REQUEST ▸
Copy each line of every entry below character for character, with the original line breaks kept.

Data entries:
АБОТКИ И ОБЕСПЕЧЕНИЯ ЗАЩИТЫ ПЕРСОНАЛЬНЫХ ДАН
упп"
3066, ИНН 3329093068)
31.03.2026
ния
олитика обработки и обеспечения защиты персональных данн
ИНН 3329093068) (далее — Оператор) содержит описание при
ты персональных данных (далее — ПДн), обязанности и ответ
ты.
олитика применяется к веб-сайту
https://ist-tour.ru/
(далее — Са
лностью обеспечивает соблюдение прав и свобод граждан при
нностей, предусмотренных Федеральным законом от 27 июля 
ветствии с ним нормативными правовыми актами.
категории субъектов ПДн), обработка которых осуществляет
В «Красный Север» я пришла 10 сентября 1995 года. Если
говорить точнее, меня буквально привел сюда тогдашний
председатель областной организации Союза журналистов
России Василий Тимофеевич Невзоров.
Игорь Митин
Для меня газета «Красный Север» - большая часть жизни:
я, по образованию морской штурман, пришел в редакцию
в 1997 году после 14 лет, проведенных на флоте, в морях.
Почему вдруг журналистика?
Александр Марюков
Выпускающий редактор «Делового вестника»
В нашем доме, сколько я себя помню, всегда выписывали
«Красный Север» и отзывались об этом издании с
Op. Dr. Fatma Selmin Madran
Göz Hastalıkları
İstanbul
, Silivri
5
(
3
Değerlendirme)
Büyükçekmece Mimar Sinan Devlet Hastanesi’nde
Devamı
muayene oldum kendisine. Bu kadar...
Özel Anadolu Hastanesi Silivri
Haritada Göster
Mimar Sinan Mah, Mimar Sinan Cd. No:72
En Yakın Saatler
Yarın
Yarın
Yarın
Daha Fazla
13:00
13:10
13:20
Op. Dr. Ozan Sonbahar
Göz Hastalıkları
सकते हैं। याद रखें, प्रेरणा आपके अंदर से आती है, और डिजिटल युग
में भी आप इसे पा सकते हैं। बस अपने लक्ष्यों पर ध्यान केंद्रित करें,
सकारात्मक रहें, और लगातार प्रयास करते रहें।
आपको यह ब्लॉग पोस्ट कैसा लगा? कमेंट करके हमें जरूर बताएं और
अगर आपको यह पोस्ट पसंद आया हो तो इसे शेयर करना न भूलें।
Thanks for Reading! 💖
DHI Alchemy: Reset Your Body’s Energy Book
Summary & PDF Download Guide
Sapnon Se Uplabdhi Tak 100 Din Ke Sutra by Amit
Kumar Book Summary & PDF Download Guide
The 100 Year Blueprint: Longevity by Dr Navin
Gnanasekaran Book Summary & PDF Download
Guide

SOLUTION BELOW ▸
АБОТКИ И ОБЕСПЕЧЕНИЯ ЗАЩИТЫ ПЕРСОНАЛЬНЫХ ДАН
упп"
3066, ИНН 3329093068)
31.03.2026
ния
олитика обработки и обеспечения защиты персональных данн
ИНН 3329093068) (далее — Оператор) содержит описание при
ты персональных данных (далее — ПДн), обязанности и ответ
ты.
олитика применяется к веб-сайту
https://ist-tour.ru/
(далее — Са
лностью обеспечивает соблюдение прав и свобод граждан при
нностей, предусмотренных Федеральным законом от 27 июля 
ветствии с ним нормативными правовыми актами.
категории субъектов ПДн), обработка которых осуществляет
В «Красный Север» я пришла 10 сентября 1995 года. Если
говорить точнее, меня буквально привел сюда тогдашний
председатель областной организации Союза журналистов
России Василий Тимофеевич Невзоров.
Игорь Митин
Для меня газета «Красный Север» - большая часть жизни:
я, по образованию морской штурман, пришел в редакцию
в 1997 году после 14 лет, проведенных на флоте, в морях.
Почему вдруг журналистика?
Александр Марюков
Выпускающий редактор «Делового вестника»
В нашем доме, сколько я себя помню, всегда выписывали
«Красный Север» и отзывались об этом издании с
Op. Dr. Fatma Selmin Madran
Göz Hastalıkları
İstanbul
, Silivri
5
(
3
Değerlendirme)
Büyükçekmece Mimar Sinan Devlet Hastanesi’nde
Devamı
muayene oldum kendisine. Bu kadar...
Özel Anadolu Hastanesi Silivri
Haritada Göster
Mimar Sinan Mah, Mimar Sinan Cd. No:72
En Yakın Saatler
Yarın
Yarın
Yarın
Daha Fazla
13:00
13:10
13:20
Op. Dr. Ozan Sonbahar
Göz Hastalıkları
सकते हैं। याद रखें, प्रेरणा आपके अंदर से आती है, और डिजिटल युग
में भी आप इसे पा सकते हैं। बस अपने लक्ष्यों पर ध्यान केंद्रित करें,
सकारात्मक रहें, और लगातार प्रयास करते रहें।
आपको यह ब्लॉग पोस्ट कैसा लगा? कमेंट करके हमें जरूर बताएं और
अगर आपको यह पोस्ट पसंद आया हो तो इसे शेयर करना न भूलें।
Thanks for Reading! 💖
DHI Alchemy: Reset Your Body’s Energy Book
Summary & PDF Download Guide
Sapnon Se Uplabdhi Tak 100 Din Ke Sutra by Amit
Kumar Book Summary & PDF Download Guide
The 100 Year Blueprint: Longevity by Dr Navin
Gnanasekaran Book Summary & PDF Download
Guide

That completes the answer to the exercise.